Ула грустно покачала головой:
Не надо, Лешенька, ничего менять. Пускай все будет по‑старому…
— Тебя устраивает такая жизнь?
— Не очень. Но ничего изменить нельзя.
— Почему? — взъелся я, хотя и понимал, что она права,
— Потому что невесты берут в таких ситуациях с женихов торжественную клятву бросить пить, а вместо этого купить польский шифоньер и цветной телевизор. Я ведь не стану брать с тебя никаких клятв…
— А отчего бы тебе не взять с меня клятву? Например, бросить пить?
Она пожала плечами:
— Мне это представляется жестоким и глупым…
— И не боишься, что я совсем сопьюсь?
— Уже не боюсь. Я знаю, что у тебя нет будущего. И у меня нет будущего. Нам очень повезло, когда мы встретились. Но вдвоем мы горим быстрее. И не хочу я, чтобы ты кому‑то что‑то показывал!
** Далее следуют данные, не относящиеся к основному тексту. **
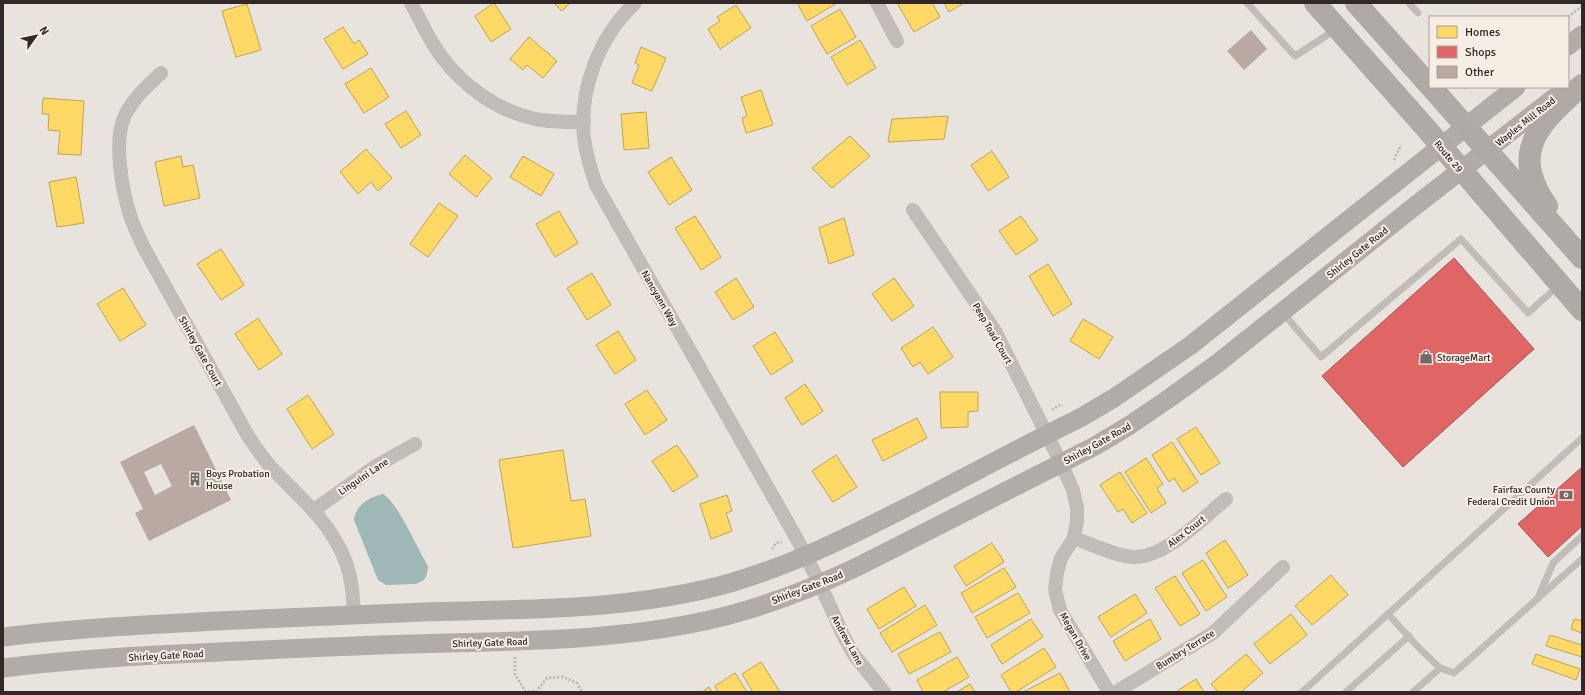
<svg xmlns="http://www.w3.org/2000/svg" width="1585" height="695" viewBox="0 0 1585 695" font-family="Signika,sans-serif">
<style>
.water{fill:#9db8b6}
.homes{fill:#ffd966;stroke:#c1a453}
.shops{fill:#e06666;stroke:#ac5453}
.building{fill:#baa8a3;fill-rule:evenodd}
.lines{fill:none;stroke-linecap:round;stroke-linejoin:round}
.path{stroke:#bab4b0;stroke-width:2.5;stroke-dasharray:2 2;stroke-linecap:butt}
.lane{stroke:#c1bcb8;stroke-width:7}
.street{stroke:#c1bcb8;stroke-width:14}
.secondary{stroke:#b2aca8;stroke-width:19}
.primary{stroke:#b0aaa7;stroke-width:22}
.labels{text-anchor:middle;stroke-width:4;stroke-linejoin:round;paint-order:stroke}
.street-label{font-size:10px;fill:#312927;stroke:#f6ede5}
.poi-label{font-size:10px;fill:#312927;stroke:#f6ede5;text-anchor:start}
</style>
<rect width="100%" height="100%" fill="#e9e3de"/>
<path class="water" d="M383,494c13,6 36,57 45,72l-1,8 -3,6 -8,4 -30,1 -8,-5 -24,-60c1,-14 15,-23 29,-26z"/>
<g class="homes">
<polygon points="494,3 511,29 491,42 475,16"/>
<polygon points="554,3 570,3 562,11"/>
<polygon points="797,3 837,3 807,21"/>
<polygon points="897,3 932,3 940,17 914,32"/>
<polygon points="944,3 964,3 949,12"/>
<polygon points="247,4 261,50 236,57 222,11"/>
<polygon points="736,5 751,28 720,49 708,29 720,21 717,17"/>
<polygon points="840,9 856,37 827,54 811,26"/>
<polygon points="343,27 354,44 359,40 368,54 343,69 324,39"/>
<polygon points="529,37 557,61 543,78 527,65 523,70 510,59"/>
<polygon points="860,40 876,68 847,85 831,57"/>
<polygon points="641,47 666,58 652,91 632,83 639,65 635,63"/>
<polygon points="371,68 389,97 364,113 345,84"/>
<polygon points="761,90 773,125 746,133 742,118 747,116 741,97"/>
<polygon points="43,98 84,101 81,155 58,154 60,131 48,130 49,114 42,114"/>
<polygon points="406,111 421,135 401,148 385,124"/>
<polygon points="646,112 649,148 624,150 621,114"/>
<polygon points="948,116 944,139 888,142 892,119"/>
<polygon points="850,136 870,156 832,188 812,168"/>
<polygon points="366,149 392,178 378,191 371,182 358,194 340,172"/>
<polygon points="992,151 1009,177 988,191 971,165"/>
<polygon points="465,155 492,178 476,197 449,174"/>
<polygon points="181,156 183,167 193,165 200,198 164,206 155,162"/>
<polygon points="523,156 554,174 541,196 510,177"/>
<polygon points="671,157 692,190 669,205 648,172"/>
<polygon points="76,177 84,223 57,227 49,182"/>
<polygon points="439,203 458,216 428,257 410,244"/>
<polygon points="559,211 578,243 555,257 536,224"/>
<polygon points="695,216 721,257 701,270 675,228"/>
<polygon points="1021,216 1038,240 1016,255 999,231"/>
<polygon points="844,218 854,255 829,264 819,228"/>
<polygon points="221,249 244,285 221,300 197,264"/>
<polygon points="1048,264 1072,304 1053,316 1029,276"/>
<polygon points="592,273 611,305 587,320 567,288"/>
<polygon points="736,278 754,307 733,320 715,292"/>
<polygon points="894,278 914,306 892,321 872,294"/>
<polygon points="123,288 146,325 120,341 97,304"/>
<polygon points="258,318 282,354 259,370 235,334"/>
<polygon points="1083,319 1113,337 1099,359 1070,341"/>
<polygon points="933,327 953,357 928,374 920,362 913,367 901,348"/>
<polygon points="618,331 636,360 615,374 596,345"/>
<polygon points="775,332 793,361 771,375 753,346"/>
<polygon points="805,384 823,411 802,425 785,398"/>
<polygon points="647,390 667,420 645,435 625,404"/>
<polygon points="940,392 978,392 978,411 968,412 968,427 941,428"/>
<polygon points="308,395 334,434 312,449 287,409"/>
<polygon points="917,418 927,438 883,461 872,440"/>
<polygon points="1196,427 1220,463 1201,475 1177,439"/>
<polygon points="1172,442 1198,482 1183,492 1174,478 1169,482 1152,455"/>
<polygon points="677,445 698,476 673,492 652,461"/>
<polygon points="563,450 571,501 585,499 591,536 513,548 499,460"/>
<polygon points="836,455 857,487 833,502 812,471"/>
<polygon points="1146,458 1163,484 1157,488 1166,503 1151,513 1125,472"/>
<polygon points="1120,472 1147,513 1132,523 1123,509 1118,512 1100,485"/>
<polygon points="727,495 732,511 726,513 732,531 711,539 700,504"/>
<polygon points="1225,540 1248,575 1228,588 1206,553"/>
<polygon points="992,543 1004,562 966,586 954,566"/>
<polygon points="1203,560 1227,597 1206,611 1182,573"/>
<polygon points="1004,568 1016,587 972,613 961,593"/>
<polygon points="1331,575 1348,595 1312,625 1295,606"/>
<polygon points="1175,576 1200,614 1180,626 1155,588"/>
<polygon points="904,587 916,606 879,629 867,609"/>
<polygon points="1018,593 1030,613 987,638 975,617"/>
<polygon points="1135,594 1147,613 1111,637 1098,617"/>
<polygon points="925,605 937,625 892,652 880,633"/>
<polygon points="1291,614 1307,635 1270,664 1254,644"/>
<polygon points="1031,619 1043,637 1002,664 991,645"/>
<polygon points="1150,619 1161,639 1125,661 1113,641"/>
<polygon points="1574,619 1582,621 1582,633 1571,629"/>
<polygon points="940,632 951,652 909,674 898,654"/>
<polygon points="1550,635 1582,645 1582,657 1546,646"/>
<polygon points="1044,648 1056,667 1016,692 1011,692 1001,675"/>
<polygon points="1246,654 1263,673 1241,692 1218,692 1211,684"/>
<polygon points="1536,654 1580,669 1576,680 1532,664"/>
<polygon points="957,657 969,677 943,692 923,692 917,680"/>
<polygon points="761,662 780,692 753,692 742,674"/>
<polygon points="735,673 747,692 718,692 715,686"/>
<polygon points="1060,673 1070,692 1023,692"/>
<polygon points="1196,679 1204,692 1177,692 1177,691"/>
<polygon points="970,684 975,692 957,692"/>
<polygon points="709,687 712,692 702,692"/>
</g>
<g class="shops">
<polygon points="1454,258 1534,349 1403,467 1322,376"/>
<polygon points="1582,467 1582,526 1548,557 1518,524"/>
</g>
<g class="building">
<polygon points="1251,30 1267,49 1244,70 1227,51"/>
<path d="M194,425l37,75 -82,41 -14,-28 8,-4 -23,-47zM161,464l11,22 -17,9 -11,-23z"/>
</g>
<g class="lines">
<g class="path">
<polyline points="1568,17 1582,6"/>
<polyline points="1465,87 1465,91"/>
<polyline points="1394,160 1401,145"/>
<polyline points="1052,410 1059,405 1063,406"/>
<polyline points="772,549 776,543 782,542"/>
<polyline points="515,657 515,674 525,691 536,691"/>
<polyline points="536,692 547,678 563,677 577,683 582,692"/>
</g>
<g class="lane">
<polyline points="1247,3 1295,56 1335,30"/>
<polyline points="1409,3 1418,13"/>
<polyline points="1282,312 1321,357 1461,239 1528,313 1558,286"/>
<polyline points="1538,598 1553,563 1582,536"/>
<polyline points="1388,614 1420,649 1440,668 1413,692"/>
<polyline points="1440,668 1454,673 1582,559"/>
<polyline points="1302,692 1582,438"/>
<polyline points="1346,692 1409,636"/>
</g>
<g class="street">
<path d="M411,3c10,18 18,37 30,53 23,31 57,55 94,63 16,3 33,3 49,3"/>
<path d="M635,3c-36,34 -56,86 -51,135 2,16 7,32 12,47l201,354 23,45 23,51 11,20 30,37"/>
<polyline points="877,3 897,41"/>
<path d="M161,73c-14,13 -27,25 -36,42 -12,25 -3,75 5,100 3,11 9,21 13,31l105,190c7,10 14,21 22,30 28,30 60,55 75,94 7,18 8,36 9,55"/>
<polyline points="913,210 995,331 1061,463 1073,490 1077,508 1077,521 1074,538 1061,558 1057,573 1055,590 1060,610 1109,692"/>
<polyline points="314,510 376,466 415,444"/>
<path d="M1074,538c16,6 44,19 61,19 31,0 68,-39 91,-58"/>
<polyline points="1116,692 1213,633 1283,567"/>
</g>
<g class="secondary">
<polyline points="1568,46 1582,35"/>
<path d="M3,637c71,-9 142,-12 213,-16 69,-3 138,-6 207,-9 103,-3 207,-1 307,-29 62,-18 118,-46 175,-75 59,-30 116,-61 175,-90l34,-20 77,-53 325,-258"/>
<path d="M3,668c72,-9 145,-13 217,-16 63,-3 125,-6 188,-8 94,-3 189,-2 282,-20 58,-11 115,-32 169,-58l236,-120 35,-21 41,-28 47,-34 197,-157 148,-115"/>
</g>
<g class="primary">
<polyline points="1315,3 1424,126 1582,310"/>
<polyline points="1356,3 1430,86"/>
<polyline points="1431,87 1582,258"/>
<path d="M1547,206c-5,-7 -10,-15 -13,-24 -18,-43 21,-71 48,-97"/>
</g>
</g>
<defs>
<g id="shop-bare" transform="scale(1.08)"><path d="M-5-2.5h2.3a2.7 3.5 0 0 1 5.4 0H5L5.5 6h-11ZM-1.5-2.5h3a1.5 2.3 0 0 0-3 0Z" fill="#716a67" stroke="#f6ede5" stroke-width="2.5" paint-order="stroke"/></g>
<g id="building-bare" transform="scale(1.08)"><path d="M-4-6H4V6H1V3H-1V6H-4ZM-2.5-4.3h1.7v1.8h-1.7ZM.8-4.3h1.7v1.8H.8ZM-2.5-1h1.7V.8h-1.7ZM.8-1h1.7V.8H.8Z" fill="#716a67" stroke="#f6ede5" stroke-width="2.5" paint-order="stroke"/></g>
<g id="bank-bare" transform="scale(1.08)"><path d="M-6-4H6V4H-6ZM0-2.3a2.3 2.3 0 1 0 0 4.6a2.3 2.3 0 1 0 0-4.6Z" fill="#716a67" stroke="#f6ede5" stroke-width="2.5" paint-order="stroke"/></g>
</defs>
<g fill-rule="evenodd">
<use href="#shop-bare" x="1426" y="357"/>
<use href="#building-bare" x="195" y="479"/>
<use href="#bank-bare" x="1566" y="495"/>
</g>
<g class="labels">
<g class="street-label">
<text transform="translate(1525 121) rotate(-38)" y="4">Waples Mill Road</text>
<text transform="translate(1449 156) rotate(50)" y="4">Route 29</text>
<text transform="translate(1357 252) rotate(-39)" y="4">Shirley Gate Road</text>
<text transform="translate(660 298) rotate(60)" y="4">Nancyann Way</text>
<text transform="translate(993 333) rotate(60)" y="4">Peep Toad Court</text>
<text transform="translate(201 351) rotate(61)" y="4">Shirley Gate Court</text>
<text transform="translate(1097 443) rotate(-29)" y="4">Shirley Gate Road</text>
<text transform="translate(363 476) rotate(-34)" y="4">Linguini Lane</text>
<text transform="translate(1186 531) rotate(-38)" y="4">Alex Court</text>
<text transform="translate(807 587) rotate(-21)" y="4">Shirley Gate Road</text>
<text transform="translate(1076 636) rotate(60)" y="4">Megan Drive</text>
<text transform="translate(848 640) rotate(61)" y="4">Andrew Lane</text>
<text transform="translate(490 642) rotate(-2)" y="4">Shirley Gate Road</text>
<text transform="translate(1185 649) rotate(-32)" y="4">Bumbry Terrace</text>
<text transform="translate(166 655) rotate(-3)" y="4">Shirley Gate Road</text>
</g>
<g class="poi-label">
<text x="1437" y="361">StorageMart</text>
<text x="206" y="477">Boys Probation<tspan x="206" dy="12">House</tspan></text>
<text x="1555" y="493" text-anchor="end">Fairfax County<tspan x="1555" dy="12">Federal Credit Union</tspan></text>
</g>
</g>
<rect width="1585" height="695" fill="none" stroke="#312927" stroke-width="8"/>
<rect x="1429" y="16" width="140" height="72" fill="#f6ede5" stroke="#a79f99"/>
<rect x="1437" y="26" width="20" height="12" fill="#ffd966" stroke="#a79f99"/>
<text x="1465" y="36" font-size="12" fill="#312927">Homes</text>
<rect x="1437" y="46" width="20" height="12" fill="#e06666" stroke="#a79f99"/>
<text x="1465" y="56" font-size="12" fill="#312927">Shops</text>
<rect x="1437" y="66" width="20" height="12" fill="#baa8a3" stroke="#a79f99"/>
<text x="1465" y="76" font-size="12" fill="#312927">Other</text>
<g transform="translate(36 36) rotate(57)" stroke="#f6ede5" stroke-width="3" paint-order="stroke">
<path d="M0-3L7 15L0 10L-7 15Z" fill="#312927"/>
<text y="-6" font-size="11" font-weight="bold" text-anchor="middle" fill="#312927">N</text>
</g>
</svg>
— Почему? Почему ты не хочешь? — тупо настаивал я.
Она тяжело вздохнула и сама налила нам в рюмки водку.
— Давай выпьем за нашу прошлую жизнь вместе, за ту жизнь вместе, что нам еще осталась! — Чокнулись, и я пальнул рюмкой в себя, и снова окреп, и уверенность стала тверже.
— Не знаю, не понимаю, почему ты не хочешь, чтобы мы как‑то все успокоили, весь этот хаос маленько устаканили, зажили как все…
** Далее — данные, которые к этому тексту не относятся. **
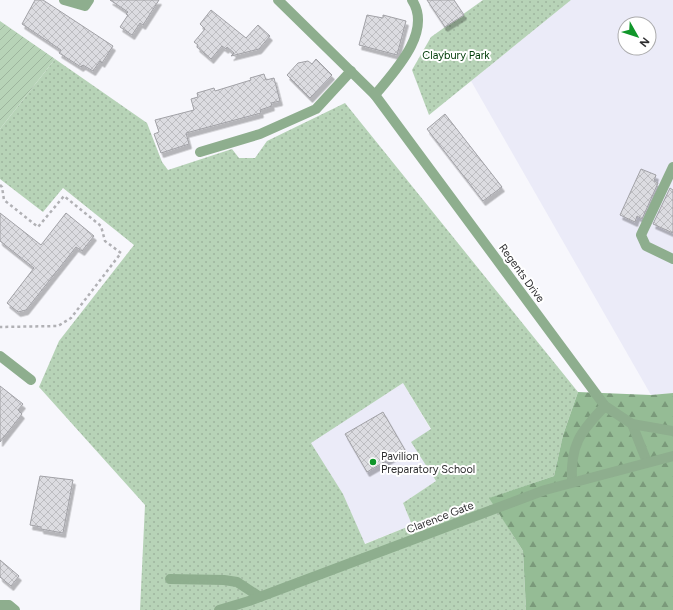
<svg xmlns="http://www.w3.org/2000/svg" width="673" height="610" font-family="Figtree,sans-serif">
	<defs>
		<pattern id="grass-dots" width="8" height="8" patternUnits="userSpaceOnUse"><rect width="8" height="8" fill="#b7d3b7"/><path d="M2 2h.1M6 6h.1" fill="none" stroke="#9eb59e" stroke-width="1.8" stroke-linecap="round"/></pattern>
		<pattern id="forest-firs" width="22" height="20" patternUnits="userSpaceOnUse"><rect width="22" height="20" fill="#95bc95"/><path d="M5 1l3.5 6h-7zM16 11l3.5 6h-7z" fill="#7a997a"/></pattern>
		<pattern id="garden-furrows" width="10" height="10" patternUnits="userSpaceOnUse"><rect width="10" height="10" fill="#b7d3b7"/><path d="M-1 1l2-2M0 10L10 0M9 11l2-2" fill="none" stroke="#9eb59e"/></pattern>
		<pattern id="building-cross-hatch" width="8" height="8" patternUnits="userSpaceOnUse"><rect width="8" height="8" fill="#dcdce1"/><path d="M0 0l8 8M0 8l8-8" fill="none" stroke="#bdbdc1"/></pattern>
		<filter id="shadow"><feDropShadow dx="2.5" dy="4.5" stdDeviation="0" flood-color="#0004"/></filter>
	</defs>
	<rect width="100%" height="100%" fill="#f7f7fc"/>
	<!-- built -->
	<g fill="#ebebf8" fill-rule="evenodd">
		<path d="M571 0H673V393L651 395 471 81ZM625 24H649V48H625Z"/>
		<path d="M403 383 431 430 412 442 436 481 403 503 412 525 364 544 343 494 310 443Z"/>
	</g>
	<!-- grass -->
	<g fill="url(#grass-dots)" fill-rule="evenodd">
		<path d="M483 0H571L429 115 412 70 431 37Z"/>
		<path d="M55 59 147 123 162 162 168 170 232 149 239 158H255L267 141 345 103 578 392 563 435 554 476 490 498 523 551 526 610H140L145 505 39 387 59 341 134 245 63 188 43 212 0 179V129ZM403 383 431 429 411 442 436 481 403 503 412 525 365 544 343 494 311 443Z"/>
	</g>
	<!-- forest -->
	<path fill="url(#forest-firs)" d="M578 392 651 395 673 393V610H526L523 551 489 498 554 476 563 435Z"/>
	<!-- garden -->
	<path fill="url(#garden-furrows)" d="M0 21 55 59 0 129Z"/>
	<!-- building -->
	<g fill="url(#building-cross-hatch)" stroke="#a1a1a6" filter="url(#shadow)">
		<path d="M35 0H43L113 46 102 63 100 61 93 71 83 65 81 67 59 53 61 50 22 24Z"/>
		<path d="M110 0H159L143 25 140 23 132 35 120 27 128 15 126 14 128 12Z"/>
		<path d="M427 0H454L464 15 445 27Z"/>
		<path d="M211 10 246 38 258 25 270 36 259 49 231 56 234 53 227 47 226 49 222 46 211 59 197 47 198 45 194 42 205 29 200 24Z"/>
		<path d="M367 15 383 18V15L406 21 397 55 359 45Z"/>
		<path d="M316 59 332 75 310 98 287 75 298 63 308 61 312 64Z"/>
		<path d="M264 74 266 80 274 78 280 101 271 103 272 106 260 110 261 113 186 133 189 144 161 153 154 134 159 132 155 120 194 110 191 99 198 97 197 93 214 88 215 91 251 80 250 78Z"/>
		<path d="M445 114 502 187 483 201 427 129Z"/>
		<path d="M641 169 656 175 654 181 658 183 642 219 637 216 635 222 620 215Z"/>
		<path d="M670 188 673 190V233L653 224Z"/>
		<path d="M0 213 41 245 66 213 94 236 82 251 76 247 26 310 18 312 7 303 34 268 0 241Z"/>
		<path d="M0 386 23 404 18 410 22 414 0 442Z"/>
		<path d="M383 412 405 450 367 472 345 434Z"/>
		<path d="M40 476 73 480 63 533 41 529V527L30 525Z"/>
		<path d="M0 560 19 576 11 586 0 577Z"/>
	</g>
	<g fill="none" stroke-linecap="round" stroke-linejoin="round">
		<!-- path -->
		<path stroke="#b1b1b5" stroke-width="2.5" stroke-dasharray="3 3" stroke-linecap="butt" d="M0 185 2 187 4 200 38 227 64 196 101 226 105 241 121 253 71 318 58 326 0 327"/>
		<!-- lane -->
		<g stroke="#8eae8e" stroke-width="10">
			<path d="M64 0 85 6 89 0"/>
			<path d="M200 152 260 134 316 109 351 71"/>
			<path d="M673 167 641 235 646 246 673 259"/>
			<path d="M0 356 31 380"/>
			<path d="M170 579 224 580 237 582 260 597"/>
			<path d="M0 605H9L15 610"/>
		</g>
		<!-- street -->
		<g stroke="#8eae8e" stroke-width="10">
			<path d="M278 0 375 95 605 406 632 424 647 462"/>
			<path d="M375 95C394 72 433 32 412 0"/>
			<path d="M632 424 673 431"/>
			<path d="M572 482C570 445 580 432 605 406"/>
			<path d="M219 610 249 601 545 490 673 456"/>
		</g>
	</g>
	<!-- markers -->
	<circle fill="#10962a" stroke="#fff" stroke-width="1.5" cx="373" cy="462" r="4"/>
	<g text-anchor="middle" stroke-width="4" stroke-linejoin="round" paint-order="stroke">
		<!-- park labels -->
		<g font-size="11" fill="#003c09" stroke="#fff">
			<text x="456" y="59">Claybury Park</text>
		</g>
		<!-- street labels -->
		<g font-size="11" fill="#2e2e30" stroke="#fff">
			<text transform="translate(522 273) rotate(54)" y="4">Regents Drive</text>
			<text transform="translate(440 517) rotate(-21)" y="4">Clarence Gate</text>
		</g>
		<!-- poi labels -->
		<g font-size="11" fill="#2e2e30" stroke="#fff" text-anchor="start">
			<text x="381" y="460">Pavilion<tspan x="381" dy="13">Preparatory School</tspan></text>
		</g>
	</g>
	<!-- north arrow -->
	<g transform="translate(637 36) rotate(129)"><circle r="19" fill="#ffffff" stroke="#ababac"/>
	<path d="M0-3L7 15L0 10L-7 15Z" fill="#10962a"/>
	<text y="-6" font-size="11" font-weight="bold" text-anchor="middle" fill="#2e2e30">N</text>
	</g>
</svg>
— Лешечка, мы уже никогда не заживем как все — и ты это сам знаешь. Мы не можем жить по‑старому и не хватает духу зажить по‑новому. А монета не стоит на ребре…
— Это не так, Ула…
— Это так. Собираясь жениться на мне, ты намерен сложить из меня громадный кукиш, дулю в человеческий размер и сунуть ее под нос своим родителям‑антисемитам, своим братьям, своему прошлому, своей несложившейся писательской жизни. Я не чувствую себя готовой для такой роли…
— Что ты выдумываешь! Что ты стараешься усложнить и так все запутанное и перекрученное…
Ула пальцем крутила на столе пустую рюмку, грустно молчала, хотя я видел, что ей есть много чего сказать. Но не хотела. Не получался чего‑то пир у нас сегодня. Ула взглянула быстро на меня и мягко сказала:
— Лешечка, давай не будем говорить больше об этом. Ты меня спрашиваешь, я толком не могу объяснить — получается бессмысленный разговор. Это — как моя мать из ссылки писала, что на нее сердится ее квартирная хозяйка: «Ишо вы усе моетесь и моетесь! Усе равно до вас никто из мужиков не ходит, только пол тесовый здря гноите!…»
Меня охватил сумасшедший истерический гнев — стало трудно дышать, захотелось ее удавить, унизить, заставить кричать — вот так она меня доводит всегда, так мы расстались в прошлый раз.